Start of SUPPLIED MATERIAL

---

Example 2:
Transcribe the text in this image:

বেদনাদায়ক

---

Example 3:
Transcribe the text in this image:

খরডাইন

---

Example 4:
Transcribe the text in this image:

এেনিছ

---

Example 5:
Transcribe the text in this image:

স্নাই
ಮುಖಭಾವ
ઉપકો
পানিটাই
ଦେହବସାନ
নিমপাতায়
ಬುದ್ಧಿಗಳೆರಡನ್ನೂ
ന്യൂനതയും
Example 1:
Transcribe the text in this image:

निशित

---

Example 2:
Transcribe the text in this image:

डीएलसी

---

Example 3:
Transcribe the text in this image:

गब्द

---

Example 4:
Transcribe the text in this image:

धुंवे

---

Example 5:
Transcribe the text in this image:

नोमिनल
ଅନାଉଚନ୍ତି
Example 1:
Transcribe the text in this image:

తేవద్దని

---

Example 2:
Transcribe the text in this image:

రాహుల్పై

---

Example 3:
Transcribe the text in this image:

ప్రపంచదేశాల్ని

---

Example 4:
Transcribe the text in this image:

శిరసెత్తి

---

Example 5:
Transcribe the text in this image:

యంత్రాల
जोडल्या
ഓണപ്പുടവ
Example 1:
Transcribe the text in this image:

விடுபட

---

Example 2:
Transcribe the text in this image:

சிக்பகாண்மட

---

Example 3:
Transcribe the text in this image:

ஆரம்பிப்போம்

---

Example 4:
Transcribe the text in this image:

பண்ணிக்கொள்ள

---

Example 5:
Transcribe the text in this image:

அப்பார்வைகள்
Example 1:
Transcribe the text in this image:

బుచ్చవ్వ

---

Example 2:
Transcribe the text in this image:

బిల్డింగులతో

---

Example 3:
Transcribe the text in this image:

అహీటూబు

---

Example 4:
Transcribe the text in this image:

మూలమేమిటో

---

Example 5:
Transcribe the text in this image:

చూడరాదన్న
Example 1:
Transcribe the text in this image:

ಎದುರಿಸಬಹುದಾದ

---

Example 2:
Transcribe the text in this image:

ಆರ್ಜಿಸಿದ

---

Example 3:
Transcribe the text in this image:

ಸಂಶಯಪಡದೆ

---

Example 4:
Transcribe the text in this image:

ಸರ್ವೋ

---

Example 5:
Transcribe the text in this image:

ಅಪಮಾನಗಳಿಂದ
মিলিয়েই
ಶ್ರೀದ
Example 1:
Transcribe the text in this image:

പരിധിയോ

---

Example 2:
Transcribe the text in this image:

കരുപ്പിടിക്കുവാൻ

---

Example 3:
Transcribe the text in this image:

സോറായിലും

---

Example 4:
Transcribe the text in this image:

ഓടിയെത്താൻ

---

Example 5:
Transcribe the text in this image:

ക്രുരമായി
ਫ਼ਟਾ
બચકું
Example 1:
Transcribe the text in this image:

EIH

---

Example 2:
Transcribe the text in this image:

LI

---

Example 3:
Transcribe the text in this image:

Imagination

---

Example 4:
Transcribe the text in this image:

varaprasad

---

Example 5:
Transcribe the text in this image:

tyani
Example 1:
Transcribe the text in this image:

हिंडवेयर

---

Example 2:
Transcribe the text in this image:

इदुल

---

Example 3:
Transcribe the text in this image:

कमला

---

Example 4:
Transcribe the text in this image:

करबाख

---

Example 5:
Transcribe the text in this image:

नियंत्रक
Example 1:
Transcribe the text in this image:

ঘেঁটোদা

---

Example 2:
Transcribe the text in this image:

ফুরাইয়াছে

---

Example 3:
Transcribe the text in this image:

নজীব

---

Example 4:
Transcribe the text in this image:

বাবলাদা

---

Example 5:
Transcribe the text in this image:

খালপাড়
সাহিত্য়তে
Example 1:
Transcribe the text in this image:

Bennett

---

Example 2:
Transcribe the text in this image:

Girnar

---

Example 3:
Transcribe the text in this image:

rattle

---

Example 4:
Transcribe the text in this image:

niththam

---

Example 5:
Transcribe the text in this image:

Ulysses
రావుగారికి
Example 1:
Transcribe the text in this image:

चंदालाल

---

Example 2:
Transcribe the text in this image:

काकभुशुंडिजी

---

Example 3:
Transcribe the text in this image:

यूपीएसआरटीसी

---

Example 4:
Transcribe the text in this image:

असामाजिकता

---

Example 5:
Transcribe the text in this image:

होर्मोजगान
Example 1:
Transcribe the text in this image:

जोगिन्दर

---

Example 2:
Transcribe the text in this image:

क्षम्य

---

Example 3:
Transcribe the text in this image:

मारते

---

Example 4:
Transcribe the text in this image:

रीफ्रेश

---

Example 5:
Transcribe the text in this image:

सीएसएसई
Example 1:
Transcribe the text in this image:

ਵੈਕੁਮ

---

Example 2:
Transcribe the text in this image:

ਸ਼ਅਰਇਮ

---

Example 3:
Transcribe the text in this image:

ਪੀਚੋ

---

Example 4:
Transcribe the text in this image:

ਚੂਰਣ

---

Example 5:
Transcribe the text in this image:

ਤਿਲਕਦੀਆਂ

End of SUPPLIED MATERIAL

> TASK TO COMPLETE
Could you give the records again, exactly as they appear?

> TASK SOLUTION
---

Example 2:
Transcribe the text in this image:

বেদনাদায়ক

---

Example 3:
Transcribe the text in this image:

খরডাইন

---

Example 4:
Transcribe the text in this image:

এেনিছ

---

Example 5:
Transcribe the text in this image:

স্নাই
ಮುಖಭಾವ
ઉપકો
পানিটাই
ଦେହବସାନ
নিমপাতায়
ಬುದ್ಧಿಗಳೆರಡನ್ನೂ
ന്യൂനതയും
Example 1:
Transcribe the text in this image:

निशित

---

Example 2:
Transcribe the text in this image:

डीएलसी

---

Example 3:
Transcribe the text in this image:

गब्द

---

Example 4:
Transcribe the text in this image:

धुंवे

---

Example 5:
Transcribe the text in this image:

नोमिनल
ଅନାଉଚନ୍ତି
Example 1:
Transcribe the text in this image:

తేవద్దని

---

Example 2:
Transcribe the text in this image:

రాహుల్పై

---

Example 3:
Transcribe the text in this image:

ప్రపంచదేశాల్ని

---

Example 4:
Transcribe the text in this image:

శిరసెత్తి

---

Example 5:
Transcribe the text in this image:

యంత్రాల
जोडल्या
ഓണപ്പുടവ
Example 1:
Transcribe the text in this image:

விடுபட

---

Example 2:
Transcribe the text in this image:

சிக்பகாண்மட

---

Example 3:
Transcribe the text in this image:

ஆரம்பிப்போம்

---

Example 4:
Transcribe the text in this image:

பண்ணிக்கொள்ள

---

Example 5:
Transcribe the text in this image:

அப்பார்வைகள்
Example 1:
Transcribe the text in this image:

బుచ్చవ్వ

---

Example 2:
Transcribe the text in this image:

బిల్డింగులతో

---

Example 3:
Transcribe the text in this image:

అహీటూబు

---

Example 4:
Transcribe the text in this image:

మూలమేమిటో

---

Example 5:
Transcribe the text in this image:

చూడరాదన్న
Example 1:
Transcribe the text in this image:

ಎದುರಿಸಬಹುದಾದ

---

Example 2:
Transcribe the text in this image:

ಆರ್ಜಿಸಿದ

---

Example 3:
Transcribe the text in this image:

ಸಂಶಯಪಡದೆ

---

Example 4:
Transcribe the text in this image:

ಸರ್ವೋ

---

Example 5:
Transcribe the text in this image:

ಅಪಮಾನಗಳಿಂದ
মিলিয়েই
ಶ್ರೀದ
Example 1:
Transcribe the text in this image:

പരിധിയോ

---

Example 2:
Transcribe the text in this image:

കരുപ്പിടിക്കുവാൻ

---

Example 3:
Transcribe the text in this image:

സോറായിലും

---

Example 4:
Transcribe the text in this image:

ഓടിയെത്താൻ

---

Example 5:
Transcribe the text in this image:

ക്രുരമായി
ਫ਼ਟਾ
બચકું
Example 1:
Transcribe the text in this image:

EIH

---

Example 2:
Transcribe the text in this image:

LI

---

Example 3:
Transcribe the text in this image:

Imagination

---

Example 4:
Transcribe the text in this image:

varaprasad

---

Example 5:
Transcribe the text in this image:

tyani
Example 1:
Transcribe the text in this image:

हिंडवेयर

---

Example 2:
Transcribe the text in this image:

इदुल

---

Example 3:
Transcribe the text in this image:

कमला

---

Example 4:
Transcribe the text in this image:

करबाख

---

Example 5:
Transcribe the text in this image:

नियंत्रक
Example 1:
Transcribe the text in this image:

ঘেঁটোদা

---

Example 2:
Transcribe the text in this image:

ফুরাইয়াছে

---

Example 3:
Transcribe the text in this image:

নজীব

---

Example 4:
Transcribe the text in this image:

বাবলাদা

---

Example 5:
Transcribe the text in this image:

খালপাড়
সাহিত্য়তে
Example 1:
Transcribe the text in this image:

Bennett

---

Example 2:
Transcribe the text in this image:

Girnar

---

Example 3:
Transcribe the text in this image:

rattle

---

Example 4:
Transcribe the text in this image:

niththam

---

Example 5:
Transcribe the text in this image:

Ulysses
రావుగారికి
Example 1:
Transcribe the text in this image:

चंदालाल

---

Example 2:
Transcribe the text in this image:

काकभुशुंडिजी

---

Example 3:
Transcribe the text in this image:

यूपीएसआरटीसी

---

Example 4:
Transcribe the text in this image:

असामाजिकता

---

Example 5:
Transcribe the text in this image:

होर्मोजगान
Example 1:
Transcribe the text in this image:

जोगिन्दर

---

Example 2:
Transcribe the text in this image:

क्षम्य

---

Example 3:
Transcribe the text in this image:

मारते

---

Example 4:
Transcribe the text in this image:

रीफ्रेश

---

Example 5:
Transcribe the text in this image:

सीएसएसई
Example 1:
Transcribe the text in this image:

ਵੈਕੁਮ

---

Example 2:
Transcribe the text in this image:

ਸ਼ਅਰਇਮ

---

Example 3:
Transcribe the text in this image:

ਪੀਚੋ

---

Example 4:
Transcribe the text in this image:

ਚੂਰਣ

---

Example 5:
Transcribe the text in this image:

ਤਿਲਕਦੀਆਂ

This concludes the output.